North Korea has tried its best to be a pest to the US for many years, and the isolationist socialist country has had some success in its nuclear programme. Enough for the big boys of the international military complex to whine and complain and put sanctions on them. Kim Jong-un claims they have the capacity to fire intercontinental ballistic missiles, and after spending the last few decades starving his people to fund the development of these weapons, he better have the capacity. Otherwise, this will all be seen as a massive waste of time.
Naturally, he has thus threatened to fire his missiles at Guam, a place 96 percent of Americans have never heard of, and the other four percent have only heard of since Kim made these threats.

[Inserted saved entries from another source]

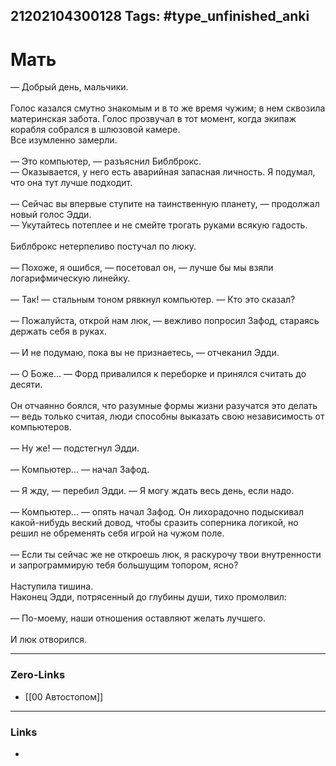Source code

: 21202104300128
Tags: #type_unfinished_anki
---
# Мать

— Добрый день, мальчики.<br><br>Голос казался смутно знакомым и в то же время чужим; в нем сквозила материнская забота. Голос прозвучал в тот момент, когда экипаж корабля собрался в шлюзовой камере.<br>Все изумленно замерли.<br><br>— Это компьютер, — разъяснил Библброкс. <br>— Оказывается, у него есть аварийная запасная личность. Я подумал, что она тут лучше подходит.<br><br>— Сейчас вы впервые ступите на таинственную планету, — продолжал новый голос Эдди. <br>— Укутайтесь потеплее и не смейте трогать руками всякую гадость.<br><br>Библброкс нетерпеливо постучал по люку.<br><br>— Похоже, я ошибся, — посетовал он, — лучше бы мы взяли логарифмическую линейку.<br><br>— Так! — стальным тоном рявкнул компьютер. — Кто это сказал?<br><br>— Пожалуйста, открой нам люк, — вежливо попросил Зафод, стараясь держать себя в руках.<br><br>— И не подумаю, пока вы не признаетесь, — отчеканил Эдди.<br><br>— О Боже… — Форд привалился к переборке и принялся считать до десяти.<br><br>Он отчаянно боялся, что разумные формы жизни разучатся это делать — ведь только считая, люди способны выказать свою независимость от компьютеров.<br><br>— Ну же! — подстегнул Эдди.<br><br>— Компьютер… — начал Зафод.<br><br>— Я жду, — перебил Эдди. — Я могу ждать весь день, если надо.<br><br>— Компьютер… — опять начал Зафод. Он лихорадочно подыскивал какой-нибудь веский довод, чтобы сразить соперника логикой, но решил не обременять себя игрой на чужом поле. <br><br>— Если ты сейчас же не откроешь люк, я раскурочу твои внутренности и запрограммирую тебя большущим топором, ясно?<br><br>Наступила тишина.<br>Наконец Эдди, потрясенный до глубины души, тихо промолвил:<br><br>— По-моему, наши отношения оставляют желать лучшего.<br><br>И люк отворился.

---
### Zero-Links
- [[00 Автостопом]]
---
### Links
-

Furthermore, according to a totally legitimate survey, of those four percent, about 89 percent have dismissed this as “Fake News” before firing their rifles coated with NRA stickers into the air and expressing a general distaste for African-Americans.
Whether or not anything will come of this remains to be seen, but as far as diplomacy goes, Guam probably doesn't have any faith. North Korea has teased an assault for a long time, but it has not put out yet. Military action is a possibility between the US and North Korea, the most possible it's been in a long time. It's times like this when one must look at the positives. As Donald himself said, Guam should be happy with the attention it's receiving from international media, although his claims that this will boost tourism in Guam may not hold up. That being said, Guam has for the first time overtaken <insert irrelevant country here> in number of mentions on Twitter. I don't know if that's true, but let's pretend like it is.

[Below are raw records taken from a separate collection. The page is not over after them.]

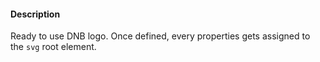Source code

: #### Description

Ready to use DNB logo. Once defined, every properties gets assigned to the `svg` root element.

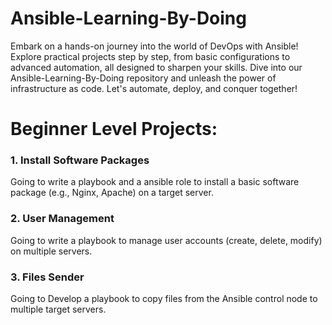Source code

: # Ansible-Learning-By-Doing
Embark on a hands-on journey into the world of DevOps with Ansible! Explore practical projects step by step, from basic configurations to advanced automation, all designed to sharpen your skills. Dive into our Ansible-Learning-By-Doing repository and unleash the power of infrastructure as code. Let's automate, deploy, and conquer together!

# Beginner Level Projects:

### 1. Install Software Packages 
Going to write a playbook and a ansible role to install a basic software package (e.g., Nginx, Apache) on a target server.


### 2. User Management 
Going to write a playbook to manage user accounts (create, delete, modify) on multiple servers.

### 3. Files Sender
Going to Develop a playbook to copy files from the Ansible control node to multiple target servers.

At the time of writing, the situation seems to have calmed down a little bit like every other year when North Korea claims that they'll attack someone or the other. The news cycle has moved on. Trumpland has other problems to deal with. A giant stormy lake has formed where the city of Houston, TX used to be. Neo-nazi rallies are taking place all over the country, rejuvenating the long beleaguered tiki-torch industry. Elon Musk continues to claim that Skynet will happen soon. Game of Thrones has ended for the season, but Rick and Morty is still around. The world could be worse I guess. It definitely could be for Guam.
Bareesh Hasan Chowdhury is a recent Political Science graduate.